Liberation Theology

author: Marc Batko email Marc
Essay on Liberation Theology

Liberation theology originating in Latin America was described by Gustavo Guiterrez in his seminal book “Theology of Liberation” (1970). The prophets in the Old Testament (or First Testament) and Jesus in the New Testament (or Second Testament) were its heralds. Among its characteristics are (1) re-envisioning God as partisan and present, with feminine and masculine features (symbolizing warmth, tenderness and nearness, not only ruler, judge and warrior), (2) preferential option for the poor (the poor as our teachers, God’s partiality and protection of the poor and excluded, widows, orphans and strangers) and (3) action preceding theology. “Only the suffering God can help” proclaimed Dietrich Bonhoeffer, the German martyr and highest name in Germany. Here the horse is put before the cart. Faith can be liberating and not paralyzing. As expanding education is an antidote to a collapsing political and economic structure, liberating faith can awaken gifts and talents, sensitivity and passion for the future that often languish amid a vulgar materialism disparaging everything inward, spiritual and divine.

Traditional western theology was often over-conceptual and over-intellectual. Faith was often more paralyzing than liberating. People delayed acting until faith was perfectly defined.? A one-sided emphasis on God’s omnipotence encouraged resignation and passivity while concentration on human sinfulness and culpability eclipsed the original blessing (cf. Matthew Fox). Sitting silently in church for an hour a week, a negative anthropology focused on guilt and futility and the Constantinian turn when the emperor in the 4th century adopted Christianity led to an estranged, conformist church far removed from the critical and prophetic origins.

Liberation theology seeks to break the false dualisms of this side and the world to come, matter and spirit. The proclamation of Jesus and the experience of the early church are stressed. The reign of God is not an otherworldly hope but a seed in worldly reality. The neighbor is the place of God’s transcendence. Charity is the imperative of the reign of God that is both present and future.

Archbishop Romero championed the poor in El Salvador and Latin America, victims of unbridled economic exploitation and corporate power. Faithfulness to Jesus and the gospel involves resistance and solidarity, opposition to the false gods of economic idolatry and economic growth. Reagan’s Contra-war focused on removing the Sandinistas in Nicaragua and quashing their 1979 triumph over the Somoza dictatorship. The literacy campaign increasing literacy from 50% to 90% incensed the neoliberal designs of Reaganomics. Romero resisted the distortion and instrumentalization of Christianity into a counter-revolutionary force justifying the American empire and the American model.

- [RECORDS SUPPLIED]:
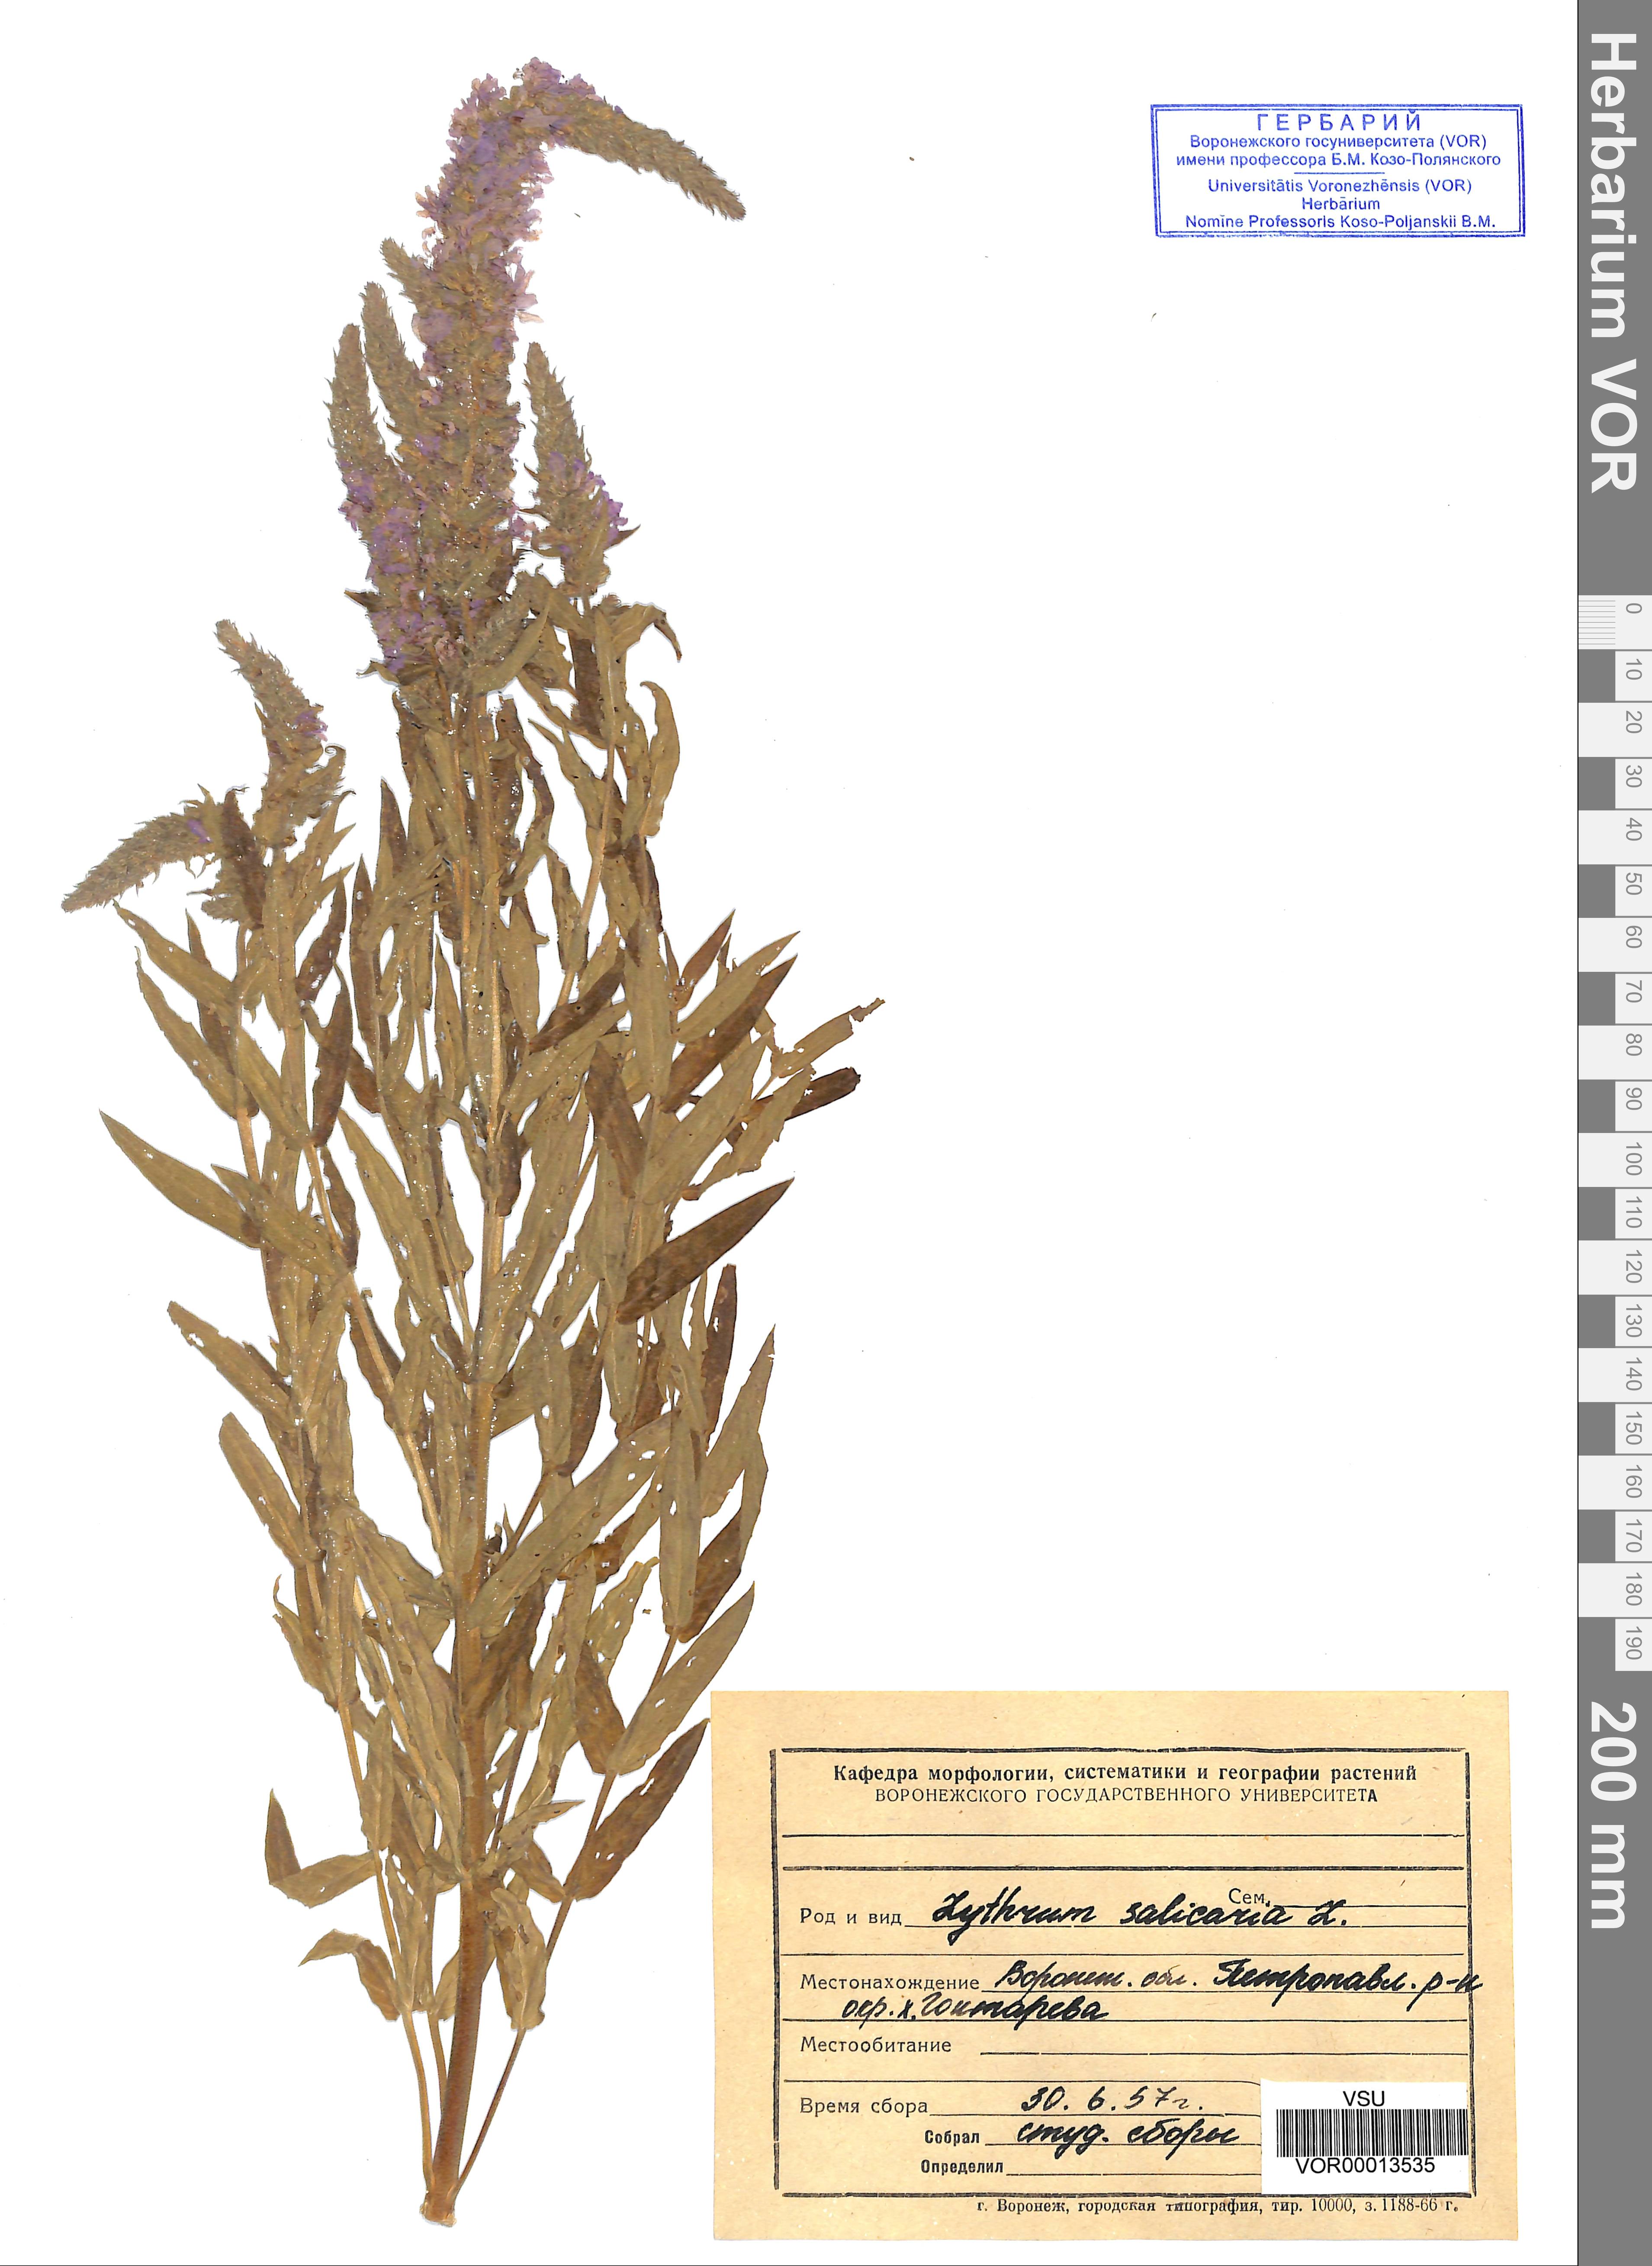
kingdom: Plantae
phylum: Tracheophyta
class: Magnoliopsida
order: Myrtales
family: Lythraceae
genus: Lythrum
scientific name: Lythrum salicaria
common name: Purple loosestrife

- [YOUR GOAL]:
Please continue the essay on liberation theology, picking up after its last paragraph. The listing comes from a separate source.

- [RESULT OF THIS TASK]:
The early church had all things in common and decried riches and militarism as false securities. The earth belonged to God, people were stewards and life was a gift, not a possession. “There is neither male nor female, Jew nor Greek, slave nor free for you are all one in Christ Jesus” (Gal 3,28). The apocalyptic theme was proclaimed: The Lord is at hand, be not anxious for possessions or the future!

Liberation theology is connected with critical thinking, critical pedagogy, environmental ethics, feminist theology, black theology, Min-jung theology and eschatological theology. Women, nature and the third world have long been degraded and destroyed in the course of economism and corporate dominance. Nature is not a free good, external or sink in which to expunge wastes but like children has its own right to exist; nature is God’s beloved creation and the despoiled foundation of economic life. Where nature is only a collection of objects, it loses its transparency and symbolism (cf. Christian Link, On the Transparency of Nature).

Hope is the defining human characteristic, being able to surpass everything past and present in the power of the coming, the power of the promise, anticipation and vision.? Hope like the immigrant (and liberation theology) is often inconvenient and pressing, calling us to new paradigms, priorities and perspectives. The future should be anticipated and protected in the present, not extrapolated from the present (cf. Jurgen Moltmann, Theology of Hope).

Faith is more interruption than custom. Life is necessarily fragmentary; happiness and understanding are moments breaking through lethargy and prejudice. The transformations in the Jewish-Christian dialogue are life-giving and could point to other necessary transformations in relating to nature and other cultures and religions. Judaism and the Old Testament are no longer depreciated as stepping stones to Christian faith; Jewish people are no longer disinherited but appreciated as God’s stubborn people. After long repressing the dialogue, Christians are finally seeing themselves as “younger brothers” (cf. Rolf Rendtorff, “We are Your Younger Brothers”).

The exodus from Egyptian bondage is a central tradition in the prophetic tradition of liberation theology. We are called to new beginning, to be people of the day, people of light, living in the imperative of reconciliation and resistance, solidarity and forgiveness. Our responsibility is to plant the seed, awaken the languishing powers of vision and empathy and to break through the false securities, false consciousness and false religiosity and not worry about success. Empowered with positive offensive strategies, we resist the fleshpots of materialism and the dance around the golden calf and the golden ego. We refuse to howl with the wolves of shareholder capitalism and to calculate defensively with the liberals! Life has enemies; children have enemies anxious that they not attend school or see doctors; trees and fish have enemies bent on commodification, enormous profits and short-term fixation. To paraphrase Jesus’ great challenge: “Seek the reign of God, a future friendly to children, trees and fish, and let the dead bury their own dead!”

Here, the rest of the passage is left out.